Fa parte del suo personaggio. Non ho usato la parola di servi. L’ho scritta, come ho goffamente diffuso, ma non l’ho usata. Però confermo il concetto. La vostra amministrazione è appiattita sul Sindaco, nel bene e nel male. La ex sede Apt non si capisce ancora perché l’avete acquistata. Non esiste alcun contraddittorio in maggioranza, lo dimostra la conferenza stampa del Sindaco sui due anni di mandato, senza nessuno di voi.

Questo modo di fare politica non lo condivido. E’ il modello di gestione che voi avete portato al potere di questa città. La parola servi, ripeto, non l’ho usata. Se qualcuno si è offeso mi dispiace. Ma non chiedo scusa per il concetto”.

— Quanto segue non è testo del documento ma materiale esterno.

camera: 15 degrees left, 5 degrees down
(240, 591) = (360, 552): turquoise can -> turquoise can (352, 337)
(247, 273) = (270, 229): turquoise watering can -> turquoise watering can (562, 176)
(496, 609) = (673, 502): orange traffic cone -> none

Io ho una storia familiare democratica che parla da sola – ha dichiarato il Sindaco Scajola Non ho mai confuso la democrazia con il casino, con l’anarchia. Chi governando non decide fa augurare ai cittadini che ci sia il dittatore. E’ il Sindaco che deve presentare il suo programma prima della candidatura, che giura davanti al consiglio comunale. Quello è il mio vangelo. Gli assessori sono i primi collaboratori del Sindaco, scelti dal Sindaco.

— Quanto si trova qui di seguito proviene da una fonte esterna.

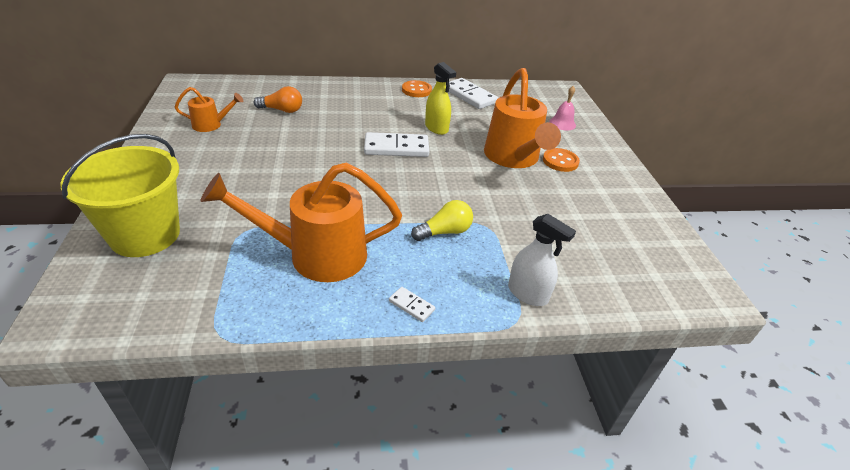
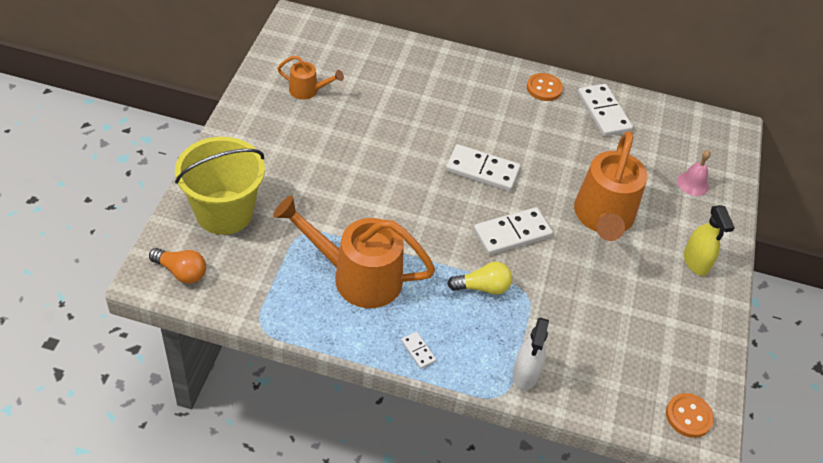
camera: 20 degrees right, 10 degrees up
(282, 110) = (383, 86): orange light bulb -> orange light bulb (181, 272)
(436, 128) = (539, 153): yellow spray bottle -> yellow spray bottle (695, 262)
(447, 185) = (512, 233): none -> white domino
(528, 294) = (525, 374): white spray bottle -> white spray bottle turned 45 degrees clockwise
(560, 161) = (654, 237): orange button -> orange button (688, 416)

Non ho dovuto fare alchimie con i partiti, perché questa esperienza civica è stata fatta scegliendo le competenze. Nessuno riuscirà a mettere contro di me gli assessori, dicendo che offusco gli assessori. Io li devo offuscare, fatevene una ragione, perché gli assessori sono collaboratori del Sindaco. Sono quelli che mi aiutano per primi. Poi ho degli azionisti, i consiglieri comunali, che hanno votato e che sono i vigili custodi che il programma si realizzi.

Il mio unico obiettivo è realizzare il programma per l’interesse dei cittadini, mantenendo i conti in ordine”.